Heita Kawakatsu, the governor of Shizuoka prefecture, where the plant is situated, has expressed his strong opposition to resuming operations at the closed reactors, saying that anti-tsunami measures were inadequate.
Kan said the government made the decision after "taking into account the enormous impact a serious accident at the Hamaoka nuclear plant would have on the Japanese society as a whole".
"It is necessary to steadfastly implement measures on a middle- and long-term basis, including construction of sea walls which can fully withstand an anticipated Tokai earthquake," he said.
After the March 11 9.0-magnitude quake and tsunami knocked out cooling systems at Fukushima, leading to partial meltdowns and explosions, Chubu Electric said it planned to build a water barrier 12 metres tall or higher.
Greenpeace hailed Friday's news.
"Greenpeace welcomes Prime Minister Kan?s request to close Hamaoka, one of the most dangerous nuclear reactors in Japan," said Junichi Sato, Greenpeace Japan executive director.
"This is the first time a prime minister has directly requested a nuclear plant in Japan be closed. However, it cannot be the last."
"Fukushima has provided a stark reminder of the consequences of nuclear power, and there are many other dangerous reactors still online.
"The government must continue to close and decommission existing plants, cancel all new reactor builds and put Japan on a course for a future powered by renewable sources of energy.
"Only then can the Japanese people feel their government is truly putting their safety first."

3 comments:

Pandabonium said...

Perhaps this situation will help break or at least loosen the grip that Japanese industrial interests have on governance here.

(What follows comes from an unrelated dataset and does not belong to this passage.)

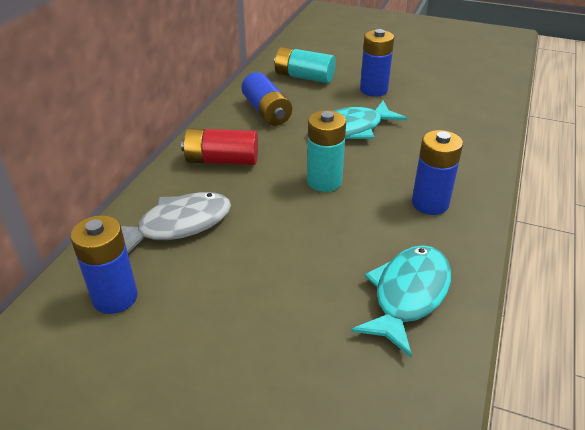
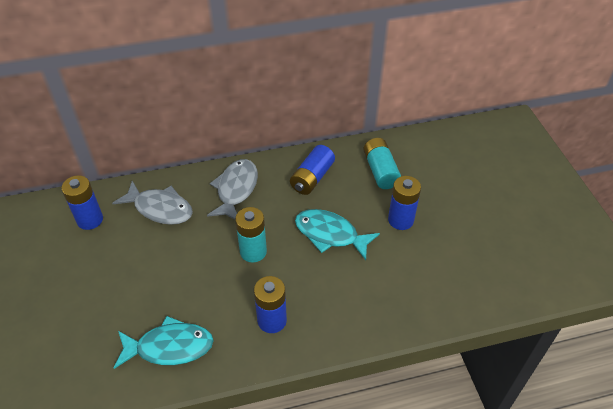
camera: 55 degrees right, 10 degrees up
red battery [181,128,258,165] -> grey fish [207,159,258,220]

What the hell possessed these people to build a number of reactors on top of a fault which is almost certain to have a major event occur in coming years? (Greed, I know - it was a rhetorical question.)

Of course, people in Japan are also dying of eating raw beef ribs, liver, etc. and the consumption of proteins of all kinds (milk, beef, pork) are causing greatly rising rates of cancers. Where's the concern, the government oversight, there? Seems corporate interests trump all in way too many arenas, and watchdog groups are neither consistent nor logical in choosing which problems to address.

The best ways to fight nuclear energy? Start by using less electricity!

Martin J Frid said...

Thanks P., lots of good comments and insights. Why DID they build the reactors on the beaches? Why DO people eat raw beef? Why DON'T we get even better at using less electricity?

Martin J Frid said...

Thanks jaeme, best wishes with your efforts in The Philippines. I was very interested in reading about San Miguel, Bulacan farmers, and hope you can continue to promote organic farming, in spite of floods and drought.